Copy each line that contains the string "beste", taking them from the material.

::: PROVIDED DATA :::

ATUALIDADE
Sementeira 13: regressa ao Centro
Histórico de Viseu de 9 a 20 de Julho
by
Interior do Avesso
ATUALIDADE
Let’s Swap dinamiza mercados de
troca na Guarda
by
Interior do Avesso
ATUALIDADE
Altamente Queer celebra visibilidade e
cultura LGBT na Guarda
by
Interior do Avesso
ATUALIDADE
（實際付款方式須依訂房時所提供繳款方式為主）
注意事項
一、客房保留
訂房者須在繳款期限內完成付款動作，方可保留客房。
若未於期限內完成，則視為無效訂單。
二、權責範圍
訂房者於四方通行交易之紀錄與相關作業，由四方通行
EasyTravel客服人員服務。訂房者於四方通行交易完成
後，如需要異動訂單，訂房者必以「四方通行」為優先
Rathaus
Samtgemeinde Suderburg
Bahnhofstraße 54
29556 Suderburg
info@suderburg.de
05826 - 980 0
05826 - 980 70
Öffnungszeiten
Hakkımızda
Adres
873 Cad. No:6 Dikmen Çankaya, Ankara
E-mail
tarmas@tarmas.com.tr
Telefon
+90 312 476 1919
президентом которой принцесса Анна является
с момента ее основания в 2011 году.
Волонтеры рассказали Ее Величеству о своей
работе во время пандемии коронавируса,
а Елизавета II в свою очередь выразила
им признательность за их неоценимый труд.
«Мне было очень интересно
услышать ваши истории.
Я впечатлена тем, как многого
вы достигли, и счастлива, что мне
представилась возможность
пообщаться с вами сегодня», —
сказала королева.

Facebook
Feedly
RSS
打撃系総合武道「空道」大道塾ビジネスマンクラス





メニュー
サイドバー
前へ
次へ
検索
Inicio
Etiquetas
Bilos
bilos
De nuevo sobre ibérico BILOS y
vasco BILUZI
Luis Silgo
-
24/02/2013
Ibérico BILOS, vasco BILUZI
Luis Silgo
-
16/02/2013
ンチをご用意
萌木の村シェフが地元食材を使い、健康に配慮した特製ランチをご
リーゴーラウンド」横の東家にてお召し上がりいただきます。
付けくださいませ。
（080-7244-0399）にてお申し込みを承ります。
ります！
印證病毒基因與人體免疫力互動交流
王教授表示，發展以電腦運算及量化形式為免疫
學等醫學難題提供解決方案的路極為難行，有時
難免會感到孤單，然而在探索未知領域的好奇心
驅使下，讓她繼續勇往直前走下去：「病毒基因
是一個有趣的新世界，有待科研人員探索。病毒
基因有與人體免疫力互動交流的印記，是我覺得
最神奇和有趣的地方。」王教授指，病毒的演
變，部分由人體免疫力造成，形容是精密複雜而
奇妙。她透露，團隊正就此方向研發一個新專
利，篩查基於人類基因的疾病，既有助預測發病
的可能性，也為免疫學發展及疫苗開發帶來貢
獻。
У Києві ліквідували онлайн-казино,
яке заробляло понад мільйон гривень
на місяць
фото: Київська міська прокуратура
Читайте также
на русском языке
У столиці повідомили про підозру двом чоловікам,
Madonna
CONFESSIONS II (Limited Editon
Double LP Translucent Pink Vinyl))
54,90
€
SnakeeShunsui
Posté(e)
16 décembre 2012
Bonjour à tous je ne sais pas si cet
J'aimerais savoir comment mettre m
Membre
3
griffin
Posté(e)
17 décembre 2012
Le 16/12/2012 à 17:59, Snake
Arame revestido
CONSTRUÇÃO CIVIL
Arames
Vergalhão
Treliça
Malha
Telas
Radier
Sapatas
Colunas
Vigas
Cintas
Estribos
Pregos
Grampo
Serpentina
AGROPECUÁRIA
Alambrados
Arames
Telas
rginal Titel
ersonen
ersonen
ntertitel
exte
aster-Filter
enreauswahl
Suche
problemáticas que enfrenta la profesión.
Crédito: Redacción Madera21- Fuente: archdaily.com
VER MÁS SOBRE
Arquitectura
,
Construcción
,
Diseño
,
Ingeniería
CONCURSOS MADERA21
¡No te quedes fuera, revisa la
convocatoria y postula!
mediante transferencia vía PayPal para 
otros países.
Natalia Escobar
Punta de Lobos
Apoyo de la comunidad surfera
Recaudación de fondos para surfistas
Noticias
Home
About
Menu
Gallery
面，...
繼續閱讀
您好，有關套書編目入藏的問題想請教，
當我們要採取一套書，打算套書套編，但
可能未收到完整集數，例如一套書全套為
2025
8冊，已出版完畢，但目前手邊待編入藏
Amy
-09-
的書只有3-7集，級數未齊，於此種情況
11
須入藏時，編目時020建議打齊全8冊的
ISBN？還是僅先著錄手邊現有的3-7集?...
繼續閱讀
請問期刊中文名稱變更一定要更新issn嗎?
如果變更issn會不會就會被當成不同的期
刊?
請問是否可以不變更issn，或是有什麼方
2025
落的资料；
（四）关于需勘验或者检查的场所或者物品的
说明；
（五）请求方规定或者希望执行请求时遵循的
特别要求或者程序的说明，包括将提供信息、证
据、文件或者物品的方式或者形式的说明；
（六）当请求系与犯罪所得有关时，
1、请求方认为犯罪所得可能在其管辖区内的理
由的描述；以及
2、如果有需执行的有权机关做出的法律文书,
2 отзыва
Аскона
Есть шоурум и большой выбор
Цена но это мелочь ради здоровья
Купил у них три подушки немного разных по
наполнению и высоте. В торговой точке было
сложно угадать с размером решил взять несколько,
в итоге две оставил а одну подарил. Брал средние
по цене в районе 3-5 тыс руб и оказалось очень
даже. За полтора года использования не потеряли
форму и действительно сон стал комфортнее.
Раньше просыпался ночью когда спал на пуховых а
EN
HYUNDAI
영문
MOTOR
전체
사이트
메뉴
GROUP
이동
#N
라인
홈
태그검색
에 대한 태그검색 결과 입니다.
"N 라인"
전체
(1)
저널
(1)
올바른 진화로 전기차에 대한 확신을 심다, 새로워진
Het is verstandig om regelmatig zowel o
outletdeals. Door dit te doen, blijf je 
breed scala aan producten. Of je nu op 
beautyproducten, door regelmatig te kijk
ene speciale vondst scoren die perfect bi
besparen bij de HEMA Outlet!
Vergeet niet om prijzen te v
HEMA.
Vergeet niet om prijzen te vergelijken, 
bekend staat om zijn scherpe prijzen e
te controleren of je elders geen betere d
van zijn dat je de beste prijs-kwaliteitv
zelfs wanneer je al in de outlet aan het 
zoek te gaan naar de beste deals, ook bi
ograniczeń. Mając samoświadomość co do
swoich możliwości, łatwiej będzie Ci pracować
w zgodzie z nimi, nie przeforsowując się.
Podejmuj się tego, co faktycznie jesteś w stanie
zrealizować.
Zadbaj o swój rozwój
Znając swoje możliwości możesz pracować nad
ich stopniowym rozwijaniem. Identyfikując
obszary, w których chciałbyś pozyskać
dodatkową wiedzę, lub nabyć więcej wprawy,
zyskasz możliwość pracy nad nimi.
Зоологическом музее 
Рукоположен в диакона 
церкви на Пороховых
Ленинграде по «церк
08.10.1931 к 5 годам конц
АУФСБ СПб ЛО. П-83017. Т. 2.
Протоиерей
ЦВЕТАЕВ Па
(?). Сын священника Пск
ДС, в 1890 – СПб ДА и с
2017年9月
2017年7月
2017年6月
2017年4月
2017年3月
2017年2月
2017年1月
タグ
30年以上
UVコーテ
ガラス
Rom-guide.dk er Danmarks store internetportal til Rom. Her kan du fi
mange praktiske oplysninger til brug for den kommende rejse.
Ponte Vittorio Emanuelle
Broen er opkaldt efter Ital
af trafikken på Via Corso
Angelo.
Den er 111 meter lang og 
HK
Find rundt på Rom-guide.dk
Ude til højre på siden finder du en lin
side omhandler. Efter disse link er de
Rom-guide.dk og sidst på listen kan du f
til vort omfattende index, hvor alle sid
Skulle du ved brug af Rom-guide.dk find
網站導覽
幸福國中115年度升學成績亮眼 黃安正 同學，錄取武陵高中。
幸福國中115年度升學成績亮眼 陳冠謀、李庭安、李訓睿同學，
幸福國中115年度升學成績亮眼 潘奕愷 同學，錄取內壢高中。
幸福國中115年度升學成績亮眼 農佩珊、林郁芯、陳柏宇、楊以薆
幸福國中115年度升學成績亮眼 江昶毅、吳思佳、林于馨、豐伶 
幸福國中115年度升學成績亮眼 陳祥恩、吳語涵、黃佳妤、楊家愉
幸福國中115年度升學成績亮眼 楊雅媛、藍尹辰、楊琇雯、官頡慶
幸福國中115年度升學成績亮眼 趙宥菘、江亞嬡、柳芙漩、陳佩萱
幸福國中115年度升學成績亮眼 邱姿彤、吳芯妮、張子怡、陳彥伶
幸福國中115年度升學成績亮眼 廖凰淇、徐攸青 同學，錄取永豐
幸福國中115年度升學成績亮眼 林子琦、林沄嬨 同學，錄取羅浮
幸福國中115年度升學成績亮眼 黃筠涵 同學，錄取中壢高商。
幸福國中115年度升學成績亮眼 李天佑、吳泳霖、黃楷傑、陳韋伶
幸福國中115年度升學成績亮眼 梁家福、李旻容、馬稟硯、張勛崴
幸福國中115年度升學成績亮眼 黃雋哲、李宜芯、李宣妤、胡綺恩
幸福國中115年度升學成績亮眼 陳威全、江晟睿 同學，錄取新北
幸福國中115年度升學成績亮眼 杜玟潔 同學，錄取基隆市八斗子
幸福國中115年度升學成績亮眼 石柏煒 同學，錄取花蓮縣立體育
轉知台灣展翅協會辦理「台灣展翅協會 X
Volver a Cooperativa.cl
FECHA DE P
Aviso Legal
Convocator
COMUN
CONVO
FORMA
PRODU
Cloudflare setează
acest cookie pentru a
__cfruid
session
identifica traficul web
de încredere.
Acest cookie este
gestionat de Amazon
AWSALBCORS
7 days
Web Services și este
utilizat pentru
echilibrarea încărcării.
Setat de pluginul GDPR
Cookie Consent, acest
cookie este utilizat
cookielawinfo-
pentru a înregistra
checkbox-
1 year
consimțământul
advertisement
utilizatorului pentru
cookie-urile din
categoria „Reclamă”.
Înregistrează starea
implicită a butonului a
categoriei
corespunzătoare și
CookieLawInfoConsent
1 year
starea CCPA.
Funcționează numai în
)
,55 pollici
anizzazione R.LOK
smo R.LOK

:::

### RESPONSE TO THE EXERCISE:
van zijn dat je de beste prijs-kwaliteitv
zoek te gaan naar de beste deals, ook bi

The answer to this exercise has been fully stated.